Within this framework Elizabeth acquires particular significance. Unlike Shelley’s novel, where Elizabeth is positioned as Victor’s fiancée, the film reassigns her as the fiancée of William, a narrative alteration subtly shifting her role from emotional center to transferable figure within a patriarchal structure. This change becomes especially noticeable through the actions of Harlander. As he faces the fear of death, his desperation exposes the logic underlying his authority through the dialogue »Name it, it’s yours. Even Elizabeth«. He offers Victor wealth, resources, and ultimately Elizabeth herself in exchange for survival, proposing her as leverage to persuade Victor to implant his soul into the Creature’s body.

What is striking in this exchange is not only its moral discomfort, but its casualness. Elizabeth’s consent is neither requested nor imagined. She is treated as a negotiable asset, an object of exchange rather than a subject with agency. This moment, when read alongside Victor’s abandonment of the Creature, reveals a shared structure of male domination. Both the Creature and Elizabeth are positioned as means rather than ends. They are valued only as long as they serve male ambition, longevity, or control.

Denial of Recognition and Autonomy

This dynamic resonates beyond the gothic narrative, particularly when read in relation to historical patterns of authority that define, produce, and regulate life without granting autonomy. The Creature’s namelessness is central to this condition. He is spoken about, classified, and feared, yet never addressed as a subject by either his creator or the society that denies him legitimacy. His identity is consistently relational. This form of denied recognition mirrors feminist analyses of women’s historical exclusion from autonomous subjecthood. Like the Creature, women often have been socially legible primarily through relational identities ­­— daughter, wife, mother — rather than as self-defining individuals. The persistence of patriarchal naming conventions, in which women adopt paternal or marital surnames while maternal lineage remains unacknowledged, further reinforces this structural dependency. Identity thus emerges not as an inherent possession but as a status conferred within systems that privilege masculine continuity.

Picture: IMDB
Frankenstein (2025)
Director: Guillermo del Toro

Although the film does not overtly connect Elizabeth’s experience with the Creature’s suffering, the parallel emerges through absence; absence of freedom, absence of voice, absence of choice. The Creature articulates his anguish through isolation and rage when Elizabeth does so through silence and restraint. Both, however, exist within systems that deny them autonomy while asserting authority over their bodies and futures.

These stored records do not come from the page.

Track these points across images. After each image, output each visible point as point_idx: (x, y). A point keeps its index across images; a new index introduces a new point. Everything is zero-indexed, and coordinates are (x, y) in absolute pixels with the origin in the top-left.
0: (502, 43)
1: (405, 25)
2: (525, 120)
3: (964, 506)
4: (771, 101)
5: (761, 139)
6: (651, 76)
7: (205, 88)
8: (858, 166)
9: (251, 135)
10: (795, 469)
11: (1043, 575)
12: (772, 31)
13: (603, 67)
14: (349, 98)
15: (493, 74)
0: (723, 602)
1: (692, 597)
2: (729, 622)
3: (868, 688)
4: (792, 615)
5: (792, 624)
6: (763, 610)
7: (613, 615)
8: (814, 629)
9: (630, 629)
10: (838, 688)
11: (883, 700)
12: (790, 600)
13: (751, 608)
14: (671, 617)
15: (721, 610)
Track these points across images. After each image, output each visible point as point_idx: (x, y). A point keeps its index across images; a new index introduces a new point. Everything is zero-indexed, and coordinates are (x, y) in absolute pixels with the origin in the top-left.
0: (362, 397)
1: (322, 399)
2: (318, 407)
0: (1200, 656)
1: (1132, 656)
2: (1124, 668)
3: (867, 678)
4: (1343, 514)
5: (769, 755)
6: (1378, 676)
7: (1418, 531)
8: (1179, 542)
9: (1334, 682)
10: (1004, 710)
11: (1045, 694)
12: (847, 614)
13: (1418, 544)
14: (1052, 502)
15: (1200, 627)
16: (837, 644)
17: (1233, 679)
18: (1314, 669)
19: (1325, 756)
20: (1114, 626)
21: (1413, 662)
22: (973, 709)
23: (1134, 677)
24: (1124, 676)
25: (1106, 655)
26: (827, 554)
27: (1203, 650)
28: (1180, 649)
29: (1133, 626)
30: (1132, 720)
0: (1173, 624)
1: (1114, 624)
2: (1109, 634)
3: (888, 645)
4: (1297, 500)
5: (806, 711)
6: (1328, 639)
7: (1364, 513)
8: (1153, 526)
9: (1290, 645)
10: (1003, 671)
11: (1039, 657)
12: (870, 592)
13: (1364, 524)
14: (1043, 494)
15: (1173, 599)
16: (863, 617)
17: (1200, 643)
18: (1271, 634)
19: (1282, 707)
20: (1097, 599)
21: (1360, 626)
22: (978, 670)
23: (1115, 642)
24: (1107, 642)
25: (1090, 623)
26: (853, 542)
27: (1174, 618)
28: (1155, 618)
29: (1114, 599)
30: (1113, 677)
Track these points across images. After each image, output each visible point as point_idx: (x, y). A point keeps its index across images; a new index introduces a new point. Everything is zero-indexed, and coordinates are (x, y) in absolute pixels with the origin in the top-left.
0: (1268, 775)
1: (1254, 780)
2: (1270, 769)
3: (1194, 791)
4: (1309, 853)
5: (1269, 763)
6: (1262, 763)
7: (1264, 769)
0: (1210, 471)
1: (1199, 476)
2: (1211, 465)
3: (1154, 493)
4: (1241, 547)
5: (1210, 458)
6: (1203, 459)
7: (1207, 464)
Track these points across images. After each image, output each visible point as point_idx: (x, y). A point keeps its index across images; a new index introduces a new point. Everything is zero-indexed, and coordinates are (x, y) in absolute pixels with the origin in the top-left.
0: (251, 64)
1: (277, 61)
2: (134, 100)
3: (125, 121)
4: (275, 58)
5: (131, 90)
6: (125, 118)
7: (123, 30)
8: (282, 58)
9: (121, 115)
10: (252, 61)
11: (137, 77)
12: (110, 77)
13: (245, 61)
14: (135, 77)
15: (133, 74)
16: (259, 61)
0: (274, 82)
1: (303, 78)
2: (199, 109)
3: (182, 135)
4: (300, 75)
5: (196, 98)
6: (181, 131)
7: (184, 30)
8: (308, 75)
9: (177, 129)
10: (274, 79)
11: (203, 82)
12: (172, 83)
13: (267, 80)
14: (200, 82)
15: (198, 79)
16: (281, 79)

The film ultimately suggests, perhaps not intentionally, that monstrosity is not located in the created being, but in the refusal to acknowledge responsibility for creation itself. It is within this tension that Shelley’s novel continues to resonate, and where contemporary adaptations reveal the persistence of her central questions: how responsibility is evaded after creation, how power is exercised over bodies framed as requiring protection and guidance while being denied self-determination.